What is required
Whenever a line of the data below holds the string "filter", copy that line.

Dataset content

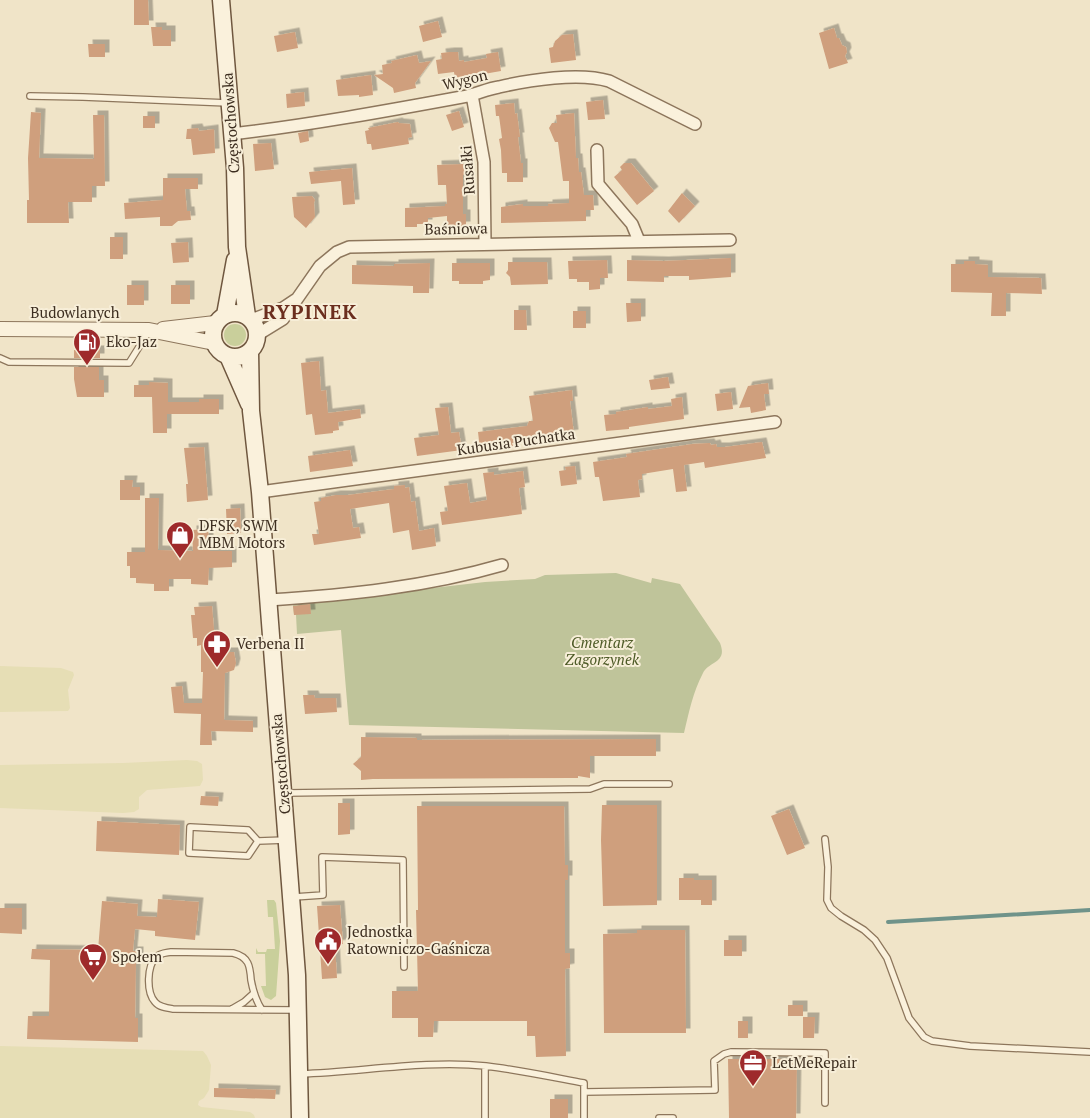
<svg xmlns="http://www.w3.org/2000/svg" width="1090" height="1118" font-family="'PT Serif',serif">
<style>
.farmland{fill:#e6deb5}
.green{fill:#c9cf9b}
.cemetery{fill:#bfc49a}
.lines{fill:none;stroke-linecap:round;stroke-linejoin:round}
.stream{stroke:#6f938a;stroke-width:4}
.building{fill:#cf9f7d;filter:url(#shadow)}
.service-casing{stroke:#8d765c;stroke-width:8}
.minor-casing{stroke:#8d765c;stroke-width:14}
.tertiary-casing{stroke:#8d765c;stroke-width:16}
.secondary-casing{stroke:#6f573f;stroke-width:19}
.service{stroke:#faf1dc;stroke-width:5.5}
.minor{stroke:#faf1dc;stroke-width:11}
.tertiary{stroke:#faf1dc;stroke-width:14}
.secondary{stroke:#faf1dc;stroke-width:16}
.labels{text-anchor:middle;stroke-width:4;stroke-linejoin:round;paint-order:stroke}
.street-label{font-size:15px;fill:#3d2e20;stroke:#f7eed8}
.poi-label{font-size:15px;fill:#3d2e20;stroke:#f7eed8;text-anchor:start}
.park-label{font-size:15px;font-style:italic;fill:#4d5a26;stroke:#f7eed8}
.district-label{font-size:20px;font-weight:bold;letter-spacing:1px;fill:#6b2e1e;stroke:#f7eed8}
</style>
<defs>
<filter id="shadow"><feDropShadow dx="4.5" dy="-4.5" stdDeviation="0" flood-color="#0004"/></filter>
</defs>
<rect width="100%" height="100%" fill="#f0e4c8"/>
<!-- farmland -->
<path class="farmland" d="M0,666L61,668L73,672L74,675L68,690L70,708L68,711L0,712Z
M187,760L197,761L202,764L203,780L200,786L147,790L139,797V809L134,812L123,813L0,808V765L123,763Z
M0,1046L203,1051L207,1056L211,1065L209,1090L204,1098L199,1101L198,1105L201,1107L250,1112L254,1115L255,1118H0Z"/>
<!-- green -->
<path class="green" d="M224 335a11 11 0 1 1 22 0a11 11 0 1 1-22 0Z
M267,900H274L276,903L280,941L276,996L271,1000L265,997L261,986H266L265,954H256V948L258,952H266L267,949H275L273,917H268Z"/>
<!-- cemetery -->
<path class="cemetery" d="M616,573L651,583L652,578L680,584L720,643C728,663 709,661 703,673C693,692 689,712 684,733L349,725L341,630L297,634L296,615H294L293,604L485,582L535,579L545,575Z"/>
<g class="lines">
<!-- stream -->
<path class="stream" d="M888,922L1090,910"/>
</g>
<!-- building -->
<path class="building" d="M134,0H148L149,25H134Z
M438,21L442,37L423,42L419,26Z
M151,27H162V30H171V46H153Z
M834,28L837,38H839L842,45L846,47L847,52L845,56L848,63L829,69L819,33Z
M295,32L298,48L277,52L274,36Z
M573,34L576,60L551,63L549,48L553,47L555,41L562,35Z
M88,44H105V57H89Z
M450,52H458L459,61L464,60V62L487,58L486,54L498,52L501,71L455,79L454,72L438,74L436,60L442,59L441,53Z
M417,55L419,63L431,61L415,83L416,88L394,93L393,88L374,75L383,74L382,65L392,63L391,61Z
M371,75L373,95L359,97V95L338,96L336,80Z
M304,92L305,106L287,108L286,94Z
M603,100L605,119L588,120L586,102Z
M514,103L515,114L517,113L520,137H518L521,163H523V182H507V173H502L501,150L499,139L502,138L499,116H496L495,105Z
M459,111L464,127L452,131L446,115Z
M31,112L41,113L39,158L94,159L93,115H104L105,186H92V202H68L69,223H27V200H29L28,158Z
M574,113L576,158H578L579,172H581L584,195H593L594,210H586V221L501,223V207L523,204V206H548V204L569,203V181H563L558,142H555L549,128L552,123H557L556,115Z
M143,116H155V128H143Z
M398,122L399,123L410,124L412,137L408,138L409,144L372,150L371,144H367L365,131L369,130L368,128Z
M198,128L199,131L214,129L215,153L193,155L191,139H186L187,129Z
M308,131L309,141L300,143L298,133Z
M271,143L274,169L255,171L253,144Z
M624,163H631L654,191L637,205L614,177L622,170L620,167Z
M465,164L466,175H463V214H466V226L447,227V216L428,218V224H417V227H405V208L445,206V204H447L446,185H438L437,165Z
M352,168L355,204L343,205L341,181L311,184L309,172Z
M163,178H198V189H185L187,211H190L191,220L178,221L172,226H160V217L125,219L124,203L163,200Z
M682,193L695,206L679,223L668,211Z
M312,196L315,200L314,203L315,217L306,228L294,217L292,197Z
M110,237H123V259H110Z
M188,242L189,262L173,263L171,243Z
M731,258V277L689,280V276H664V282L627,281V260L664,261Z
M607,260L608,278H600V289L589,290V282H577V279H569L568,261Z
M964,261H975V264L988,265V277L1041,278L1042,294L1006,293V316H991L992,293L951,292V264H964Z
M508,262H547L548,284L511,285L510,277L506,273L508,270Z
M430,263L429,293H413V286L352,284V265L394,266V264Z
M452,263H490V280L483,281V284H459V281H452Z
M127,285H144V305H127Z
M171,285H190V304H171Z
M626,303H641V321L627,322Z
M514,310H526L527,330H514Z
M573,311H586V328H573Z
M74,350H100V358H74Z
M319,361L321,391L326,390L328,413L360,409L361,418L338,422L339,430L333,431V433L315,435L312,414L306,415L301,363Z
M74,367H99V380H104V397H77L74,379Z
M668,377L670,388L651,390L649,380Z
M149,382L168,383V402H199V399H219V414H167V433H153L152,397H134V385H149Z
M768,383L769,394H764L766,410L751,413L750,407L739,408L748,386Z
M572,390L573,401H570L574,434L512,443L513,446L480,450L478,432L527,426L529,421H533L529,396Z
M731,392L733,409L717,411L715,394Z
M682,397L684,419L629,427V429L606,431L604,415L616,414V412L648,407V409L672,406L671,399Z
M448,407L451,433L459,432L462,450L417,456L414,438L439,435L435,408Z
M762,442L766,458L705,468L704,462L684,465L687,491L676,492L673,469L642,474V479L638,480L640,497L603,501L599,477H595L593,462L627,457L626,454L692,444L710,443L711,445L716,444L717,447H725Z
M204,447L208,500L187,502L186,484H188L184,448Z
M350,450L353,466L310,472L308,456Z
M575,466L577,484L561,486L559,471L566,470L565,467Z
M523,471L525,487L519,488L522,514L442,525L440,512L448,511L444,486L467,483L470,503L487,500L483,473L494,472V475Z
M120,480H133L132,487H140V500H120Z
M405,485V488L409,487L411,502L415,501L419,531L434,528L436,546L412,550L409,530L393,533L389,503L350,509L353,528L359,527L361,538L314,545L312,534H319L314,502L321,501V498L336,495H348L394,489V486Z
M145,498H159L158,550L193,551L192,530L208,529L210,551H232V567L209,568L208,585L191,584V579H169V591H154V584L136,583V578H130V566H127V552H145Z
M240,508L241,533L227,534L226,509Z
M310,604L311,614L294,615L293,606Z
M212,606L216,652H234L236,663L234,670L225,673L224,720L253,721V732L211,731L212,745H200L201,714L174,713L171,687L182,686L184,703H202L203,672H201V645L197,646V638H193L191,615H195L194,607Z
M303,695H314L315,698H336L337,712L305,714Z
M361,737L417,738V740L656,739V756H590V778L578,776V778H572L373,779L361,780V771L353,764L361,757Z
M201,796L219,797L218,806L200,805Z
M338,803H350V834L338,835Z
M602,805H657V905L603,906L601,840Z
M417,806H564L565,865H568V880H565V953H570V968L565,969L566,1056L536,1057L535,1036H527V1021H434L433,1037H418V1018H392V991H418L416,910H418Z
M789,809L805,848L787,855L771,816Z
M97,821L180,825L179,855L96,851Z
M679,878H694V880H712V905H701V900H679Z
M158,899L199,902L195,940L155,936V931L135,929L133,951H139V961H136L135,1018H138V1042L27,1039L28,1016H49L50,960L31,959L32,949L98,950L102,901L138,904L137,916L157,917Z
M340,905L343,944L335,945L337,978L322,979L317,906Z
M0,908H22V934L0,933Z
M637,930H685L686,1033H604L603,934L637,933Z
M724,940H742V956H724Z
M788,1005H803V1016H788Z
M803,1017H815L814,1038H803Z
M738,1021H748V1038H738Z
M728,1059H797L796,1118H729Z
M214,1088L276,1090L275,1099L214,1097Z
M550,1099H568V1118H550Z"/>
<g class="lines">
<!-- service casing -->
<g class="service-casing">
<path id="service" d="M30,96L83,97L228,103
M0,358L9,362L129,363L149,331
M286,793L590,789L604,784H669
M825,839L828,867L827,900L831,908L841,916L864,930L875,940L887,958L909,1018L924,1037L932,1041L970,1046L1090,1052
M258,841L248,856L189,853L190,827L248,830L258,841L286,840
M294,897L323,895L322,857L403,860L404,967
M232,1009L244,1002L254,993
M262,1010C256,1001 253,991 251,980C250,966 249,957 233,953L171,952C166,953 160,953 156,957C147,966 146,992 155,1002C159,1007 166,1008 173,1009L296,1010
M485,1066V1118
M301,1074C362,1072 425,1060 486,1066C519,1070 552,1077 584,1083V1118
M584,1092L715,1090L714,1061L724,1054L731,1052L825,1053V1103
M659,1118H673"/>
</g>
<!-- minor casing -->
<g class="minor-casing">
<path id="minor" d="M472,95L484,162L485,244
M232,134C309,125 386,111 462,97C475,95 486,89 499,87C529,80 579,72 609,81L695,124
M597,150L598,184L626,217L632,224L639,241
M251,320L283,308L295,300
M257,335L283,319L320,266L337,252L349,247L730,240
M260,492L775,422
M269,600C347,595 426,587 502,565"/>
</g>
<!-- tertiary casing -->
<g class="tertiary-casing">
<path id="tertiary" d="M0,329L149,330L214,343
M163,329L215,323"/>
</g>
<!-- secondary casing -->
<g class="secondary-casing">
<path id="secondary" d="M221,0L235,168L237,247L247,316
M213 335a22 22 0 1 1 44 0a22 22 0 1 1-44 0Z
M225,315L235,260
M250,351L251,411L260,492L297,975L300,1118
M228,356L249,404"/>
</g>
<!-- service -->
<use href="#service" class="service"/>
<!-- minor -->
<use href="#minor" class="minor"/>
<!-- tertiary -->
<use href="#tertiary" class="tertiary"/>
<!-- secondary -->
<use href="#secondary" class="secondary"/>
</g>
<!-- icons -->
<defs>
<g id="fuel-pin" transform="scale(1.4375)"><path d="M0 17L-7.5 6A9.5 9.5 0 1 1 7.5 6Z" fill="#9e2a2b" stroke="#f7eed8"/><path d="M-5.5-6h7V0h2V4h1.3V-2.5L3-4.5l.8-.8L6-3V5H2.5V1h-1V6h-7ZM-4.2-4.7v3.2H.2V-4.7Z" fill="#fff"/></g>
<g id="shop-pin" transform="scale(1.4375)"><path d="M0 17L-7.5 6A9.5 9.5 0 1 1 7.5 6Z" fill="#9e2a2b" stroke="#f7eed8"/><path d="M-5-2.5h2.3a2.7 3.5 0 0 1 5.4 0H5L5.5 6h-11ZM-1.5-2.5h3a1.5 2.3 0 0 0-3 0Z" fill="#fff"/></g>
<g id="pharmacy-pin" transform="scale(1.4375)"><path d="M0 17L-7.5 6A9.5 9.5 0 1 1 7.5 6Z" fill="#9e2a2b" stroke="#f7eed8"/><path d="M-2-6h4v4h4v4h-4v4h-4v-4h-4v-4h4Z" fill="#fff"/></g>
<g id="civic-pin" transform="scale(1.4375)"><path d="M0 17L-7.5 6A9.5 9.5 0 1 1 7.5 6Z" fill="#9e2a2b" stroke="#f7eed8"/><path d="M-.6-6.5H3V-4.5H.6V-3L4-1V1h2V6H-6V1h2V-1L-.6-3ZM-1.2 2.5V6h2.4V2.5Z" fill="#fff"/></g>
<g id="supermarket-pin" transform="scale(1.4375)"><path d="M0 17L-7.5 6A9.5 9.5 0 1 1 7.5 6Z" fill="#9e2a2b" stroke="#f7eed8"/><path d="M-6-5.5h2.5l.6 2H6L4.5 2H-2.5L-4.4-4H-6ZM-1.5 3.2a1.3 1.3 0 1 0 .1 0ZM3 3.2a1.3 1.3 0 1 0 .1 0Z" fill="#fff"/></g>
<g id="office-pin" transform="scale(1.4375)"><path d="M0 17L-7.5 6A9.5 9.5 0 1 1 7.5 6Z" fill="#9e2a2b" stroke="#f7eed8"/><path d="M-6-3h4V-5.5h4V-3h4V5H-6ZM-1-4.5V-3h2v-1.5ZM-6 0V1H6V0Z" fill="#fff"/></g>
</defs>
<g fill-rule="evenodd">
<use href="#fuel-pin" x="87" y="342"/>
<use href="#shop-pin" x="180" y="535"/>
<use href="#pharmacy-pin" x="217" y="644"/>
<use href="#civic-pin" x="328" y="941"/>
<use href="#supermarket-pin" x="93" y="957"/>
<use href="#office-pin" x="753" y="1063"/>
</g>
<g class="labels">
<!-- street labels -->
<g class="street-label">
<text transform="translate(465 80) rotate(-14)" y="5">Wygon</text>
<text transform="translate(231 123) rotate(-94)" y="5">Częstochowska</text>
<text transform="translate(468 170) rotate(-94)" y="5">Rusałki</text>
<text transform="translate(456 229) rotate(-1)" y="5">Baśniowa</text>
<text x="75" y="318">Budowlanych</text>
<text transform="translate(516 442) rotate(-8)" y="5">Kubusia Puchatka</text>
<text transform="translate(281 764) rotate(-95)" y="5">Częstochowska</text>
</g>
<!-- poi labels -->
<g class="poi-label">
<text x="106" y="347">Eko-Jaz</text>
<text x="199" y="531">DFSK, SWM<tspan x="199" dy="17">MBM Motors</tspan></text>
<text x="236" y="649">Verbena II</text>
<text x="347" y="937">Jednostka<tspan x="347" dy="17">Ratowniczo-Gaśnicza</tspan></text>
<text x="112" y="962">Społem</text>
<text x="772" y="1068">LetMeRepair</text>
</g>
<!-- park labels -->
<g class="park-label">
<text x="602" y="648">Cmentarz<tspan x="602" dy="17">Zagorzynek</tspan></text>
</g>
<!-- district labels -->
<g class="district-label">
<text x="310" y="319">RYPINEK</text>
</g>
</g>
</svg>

---

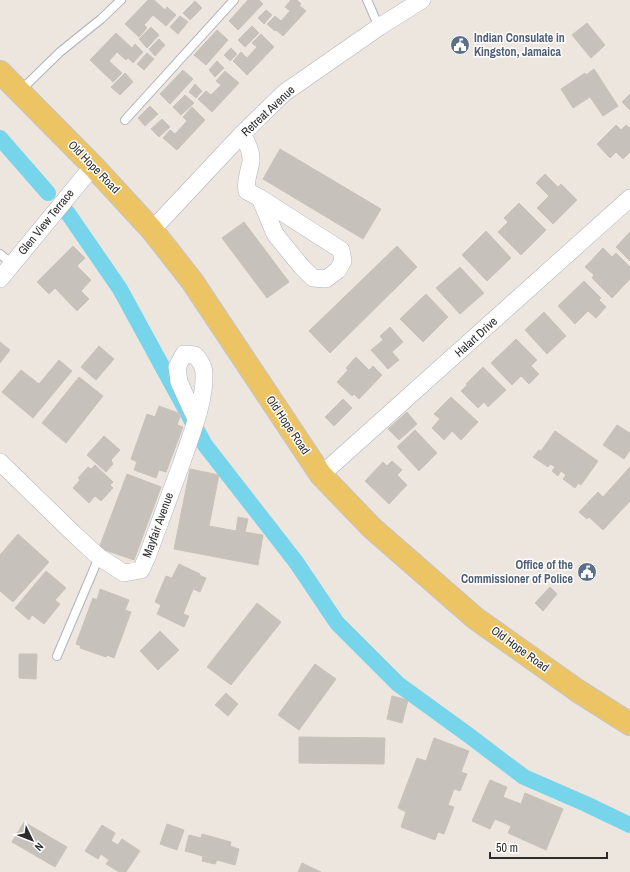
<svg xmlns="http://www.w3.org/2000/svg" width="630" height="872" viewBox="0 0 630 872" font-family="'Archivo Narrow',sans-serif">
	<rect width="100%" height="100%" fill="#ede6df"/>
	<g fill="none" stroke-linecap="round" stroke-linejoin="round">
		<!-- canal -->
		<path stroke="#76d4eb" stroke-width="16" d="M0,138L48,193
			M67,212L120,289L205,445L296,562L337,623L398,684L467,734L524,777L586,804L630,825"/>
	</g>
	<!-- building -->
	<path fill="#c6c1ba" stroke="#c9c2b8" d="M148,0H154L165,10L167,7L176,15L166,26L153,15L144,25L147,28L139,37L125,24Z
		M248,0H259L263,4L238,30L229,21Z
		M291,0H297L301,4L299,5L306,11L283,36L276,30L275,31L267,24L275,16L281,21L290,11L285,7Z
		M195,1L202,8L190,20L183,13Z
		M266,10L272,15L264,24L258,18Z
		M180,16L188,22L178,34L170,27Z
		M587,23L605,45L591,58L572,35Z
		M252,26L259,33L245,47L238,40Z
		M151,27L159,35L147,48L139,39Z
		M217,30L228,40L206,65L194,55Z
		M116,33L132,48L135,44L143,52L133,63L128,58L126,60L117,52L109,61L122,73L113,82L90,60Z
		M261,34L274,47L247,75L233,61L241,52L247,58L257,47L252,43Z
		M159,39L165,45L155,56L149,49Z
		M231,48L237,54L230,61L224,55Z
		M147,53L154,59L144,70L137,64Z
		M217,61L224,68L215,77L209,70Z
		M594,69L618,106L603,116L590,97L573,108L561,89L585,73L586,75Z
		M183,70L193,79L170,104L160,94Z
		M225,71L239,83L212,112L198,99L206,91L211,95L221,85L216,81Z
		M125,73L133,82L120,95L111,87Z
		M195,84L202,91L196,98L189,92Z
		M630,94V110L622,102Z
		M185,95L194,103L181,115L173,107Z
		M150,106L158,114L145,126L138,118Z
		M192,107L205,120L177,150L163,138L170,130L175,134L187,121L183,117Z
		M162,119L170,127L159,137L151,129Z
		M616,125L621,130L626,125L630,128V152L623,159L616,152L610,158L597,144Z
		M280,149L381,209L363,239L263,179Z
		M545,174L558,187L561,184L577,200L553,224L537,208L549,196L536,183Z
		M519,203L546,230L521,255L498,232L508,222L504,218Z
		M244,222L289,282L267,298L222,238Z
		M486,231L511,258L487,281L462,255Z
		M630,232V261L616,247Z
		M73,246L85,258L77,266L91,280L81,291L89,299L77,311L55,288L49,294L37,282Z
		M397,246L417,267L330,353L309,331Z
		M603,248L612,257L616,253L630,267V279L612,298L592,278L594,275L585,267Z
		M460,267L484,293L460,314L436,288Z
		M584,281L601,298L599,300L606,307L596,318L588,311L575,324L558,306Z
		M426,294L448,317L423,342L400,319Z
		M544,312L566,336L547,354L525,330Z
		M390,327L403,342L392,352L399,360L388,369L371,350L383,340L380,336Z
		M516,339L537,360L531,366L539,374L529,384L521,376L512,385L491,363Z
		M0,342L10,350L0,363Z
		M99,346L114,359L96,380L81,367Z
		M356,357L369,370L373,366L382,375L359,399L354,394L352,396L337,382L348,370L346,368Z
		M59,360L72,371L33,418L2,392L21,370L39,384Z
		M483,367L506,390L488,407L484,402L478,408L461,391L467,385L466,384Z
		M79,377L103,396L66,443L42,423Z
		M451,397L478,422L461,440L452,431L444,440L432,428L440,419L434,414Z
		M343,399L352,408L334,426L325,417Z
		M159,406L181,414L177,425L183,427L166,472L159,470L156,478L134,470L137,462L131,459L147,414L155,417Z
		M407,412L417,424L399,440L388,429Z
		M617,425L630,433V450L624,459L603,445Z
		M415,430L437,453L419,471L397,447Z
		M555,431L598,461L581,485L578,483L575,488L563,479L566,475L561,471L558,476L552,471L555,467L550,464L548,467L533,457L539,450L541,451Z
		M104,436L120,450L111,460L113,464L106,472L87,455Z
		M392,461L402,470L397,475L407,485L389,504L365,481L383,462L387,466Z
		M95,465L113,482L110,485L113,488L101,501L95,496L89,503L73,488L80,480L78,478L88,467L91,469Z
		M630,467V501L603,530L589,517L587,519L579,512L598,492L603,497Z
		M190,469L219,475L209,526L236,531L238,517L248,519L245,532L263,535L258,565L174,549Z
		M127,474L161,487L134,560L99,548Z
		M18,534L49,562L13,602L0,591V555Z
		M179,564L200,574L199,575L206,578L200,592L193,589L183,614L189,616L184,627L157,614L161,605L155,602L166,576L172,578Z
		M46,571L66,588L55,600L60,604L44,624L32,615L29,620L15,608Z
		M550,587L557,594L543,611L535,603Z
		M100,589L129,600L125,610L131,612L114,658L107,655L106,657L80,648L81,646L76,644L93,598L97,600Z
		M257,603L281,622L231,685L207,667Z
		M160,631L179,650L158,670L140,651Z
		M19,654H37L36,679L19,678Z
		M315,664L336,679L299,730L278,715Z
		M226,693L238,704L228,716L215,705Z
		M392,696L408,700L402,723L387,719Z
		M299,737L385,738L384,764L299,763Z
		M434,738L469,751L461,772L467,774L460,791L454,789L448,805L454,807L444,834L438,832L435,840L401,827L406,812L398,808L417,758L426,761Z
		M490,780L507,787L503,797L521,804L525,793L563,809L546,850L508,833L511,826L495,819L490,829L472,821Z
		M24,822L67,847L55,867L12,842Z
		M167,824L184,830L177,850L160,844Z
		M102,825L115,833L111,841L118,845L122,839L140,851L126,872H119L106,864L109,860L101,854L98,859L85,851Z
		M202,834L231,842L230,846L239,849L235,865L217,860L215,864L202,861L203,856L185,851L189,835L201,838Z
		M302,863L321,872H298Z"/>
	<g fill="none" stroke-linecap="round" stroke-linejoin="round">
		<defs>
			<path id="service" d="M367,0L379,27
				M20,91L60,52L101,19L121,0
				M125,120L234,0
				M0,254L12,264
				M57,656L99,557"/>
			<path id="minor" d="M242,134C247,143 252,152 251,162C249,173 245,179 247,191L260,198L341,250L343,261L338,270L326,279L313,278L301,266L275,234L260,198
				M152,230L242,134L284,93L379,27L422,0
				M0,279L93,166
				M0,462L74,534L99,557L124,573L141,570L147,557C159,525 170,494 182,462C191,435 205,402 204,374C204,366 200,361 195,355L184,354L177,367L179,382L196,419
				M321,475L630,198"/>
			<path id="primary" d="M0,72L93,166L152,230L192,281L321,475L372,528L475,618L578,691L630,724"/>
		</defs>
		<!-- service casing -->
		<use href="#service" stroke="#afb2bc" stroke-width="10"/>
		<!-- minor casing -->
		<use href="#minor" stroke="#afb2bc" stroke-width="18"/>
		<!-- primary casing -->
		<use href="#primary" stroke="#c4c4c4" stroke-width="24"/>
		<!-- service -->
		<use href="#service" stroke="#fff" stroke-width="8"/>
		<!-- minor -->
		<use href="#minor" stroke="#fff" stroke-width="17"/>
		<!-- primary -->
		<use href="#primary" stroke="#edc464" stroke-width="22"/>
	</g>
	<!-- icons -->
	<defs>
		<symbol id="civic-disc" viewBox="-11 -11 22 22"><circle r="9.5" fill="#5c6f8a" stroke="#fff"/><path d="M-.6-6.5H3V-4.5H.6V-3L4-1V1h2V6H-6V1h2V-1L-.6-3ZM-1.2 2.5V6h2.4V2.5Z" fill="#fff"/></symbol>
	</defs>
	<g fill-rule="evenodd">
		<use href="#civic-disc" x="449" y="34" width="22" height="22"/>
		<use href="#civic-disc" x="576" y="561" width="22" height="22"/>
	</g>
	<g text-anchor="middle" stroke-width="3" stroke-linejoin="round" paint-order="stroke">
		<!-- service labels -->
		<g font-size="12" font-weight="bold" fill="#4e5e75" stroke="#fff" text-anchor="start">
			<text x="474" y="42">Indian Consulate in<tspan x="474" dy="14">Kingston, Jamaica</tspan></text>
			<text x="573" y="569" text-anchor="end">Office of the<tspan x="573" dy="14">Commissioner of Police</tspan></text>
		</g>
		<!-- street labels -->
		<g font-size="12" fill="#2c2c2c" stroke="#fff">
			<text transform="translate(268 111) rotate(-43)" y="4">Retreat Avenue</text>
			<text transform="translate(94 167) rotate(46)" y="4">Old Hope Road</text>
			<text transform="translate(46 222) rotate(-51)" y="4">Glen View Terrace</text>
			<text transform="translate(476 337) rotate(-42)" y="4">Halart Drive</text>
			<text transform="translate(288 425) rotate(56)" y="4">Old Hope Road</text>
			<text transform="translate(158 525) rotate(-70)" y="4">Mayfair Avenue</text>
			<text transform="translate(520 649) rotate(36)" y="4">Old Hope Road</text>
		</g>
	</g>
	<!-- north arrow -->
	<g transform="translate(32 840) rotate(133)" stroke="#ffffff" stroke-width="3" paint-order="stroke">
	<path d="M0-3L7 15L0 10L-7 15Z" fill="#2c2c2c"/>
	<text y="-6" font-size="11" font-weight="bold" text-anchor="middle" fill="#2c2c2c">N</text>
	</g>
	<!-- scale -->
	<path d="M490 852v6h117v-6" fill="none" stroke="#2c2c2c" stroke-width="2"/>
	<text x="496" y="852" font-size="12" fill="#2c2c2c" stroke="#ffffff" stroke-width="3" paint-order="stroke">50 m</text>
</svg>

Finished task
.building{fill:#cf9f7d;filter:url(#shadow)}
<filter id="shadow"><feDropShadow dx="4.5" dy="-4.5" stdDeviation="0" flood-color="#0004"/></filter>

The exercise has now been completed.